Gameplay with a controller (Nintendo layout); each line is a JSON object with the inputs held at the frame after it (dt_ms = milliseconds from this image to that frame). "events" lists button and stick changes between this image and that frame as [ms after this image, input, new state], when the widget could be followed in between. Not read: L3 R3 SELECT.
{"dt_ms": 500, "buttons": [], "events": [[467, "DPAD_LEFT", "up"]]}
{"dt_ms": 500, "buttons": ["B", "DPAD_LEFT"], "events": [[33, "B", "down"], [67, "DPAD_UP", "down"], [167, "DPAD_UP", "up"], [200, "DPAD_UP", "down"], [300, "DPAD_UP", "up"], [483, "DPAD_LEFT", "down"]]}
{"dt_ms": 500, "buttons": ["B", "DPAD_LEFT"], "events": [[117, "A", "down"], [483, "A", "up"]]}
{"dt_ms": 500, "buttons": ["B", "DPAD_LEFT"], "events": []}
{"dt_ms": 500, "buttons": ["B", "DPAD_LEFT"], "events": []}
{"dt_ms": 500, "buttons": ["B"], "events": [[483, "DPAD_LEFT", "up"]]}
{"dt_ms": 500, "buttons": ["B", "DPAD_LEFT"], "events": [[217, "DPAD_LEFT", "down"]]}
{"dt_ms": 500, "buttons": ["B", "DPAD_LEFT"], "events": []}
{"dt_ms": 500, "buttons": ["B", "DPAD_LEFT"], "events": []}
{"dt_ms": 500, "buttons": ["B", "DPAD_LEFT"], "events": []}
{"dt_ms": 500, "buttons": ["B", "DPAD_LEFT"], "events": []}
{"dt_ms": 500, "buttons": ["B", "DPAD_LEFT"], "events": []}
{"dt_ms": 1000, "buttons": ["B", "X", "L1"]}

++++

» **Task item**
Could you output every entry from the listing above without altering a word?

» **Response to the exercise**
Gameplay with a controller (Nintendo layout); each line is a JSON object with the inputs held at the frame after it (dt_ms = milliseconds from this image to that frame). "events" lists button and stick changes between this image and that frame as [ms after this image, input, new state], when the widget could be followed in between. Not read: L3 R3 SELECT.
{"dt_ms": 500, "buttons": [], "events": [[467, "DPAD_LEFT", "up"]]}
{"dt_ms": 500, "buttons": ["B", "DPAD_LEFT"], "events": [[33, "B", "down"], [67, "DPAD_UP", "down"], [167, "DPAD_UP", "up"], [200, "DPAD_UP", "down"], [300, "DPAD_UP", "up"], [483, "DPAD_LEFT", "down"]]}
{"dt_ms": 500, "buttons": ["B", "DPAD_LEFT"], "events": [[117, "A", "down"], [483, "A", "up"]]}
{"dt_ms": 500, "buttons": ["B", "DPAD_LEFT"], "events": []}
{"dt_ms": 500, "buttons": ["B", "DPAD_LEFT"], "events": []}
{"dt_ms": 500, "buttons": ["B"], "events": [[483, "DPAD_LEFT", "up"]]}
{"dt_ms": 500, "buttons": ["B", "DPAD_LEFT"], "events": [[217, "DPAD_LEFT", "down"]]}
{"dt_ms": 500, "buttons": ["B", "DPAD_LEFT"], "events": []}
{"dt_ms": 500, "buttons": ["B", "DPAD_LEFT"], "events": []}
{"dt_ms": 500, "buttons": ["B", "DPAD_LEFT"], "events": []}
{"dt_ms": 500, "buttons": ["B", "DPAD_LEFT"], "events": []}
{"dt_ms": 500, "buttons": ["B", "DPAD_LEFT"], "events": []}
{"dt_ms": 1000, "buttons": ["B", "X", "L1"]}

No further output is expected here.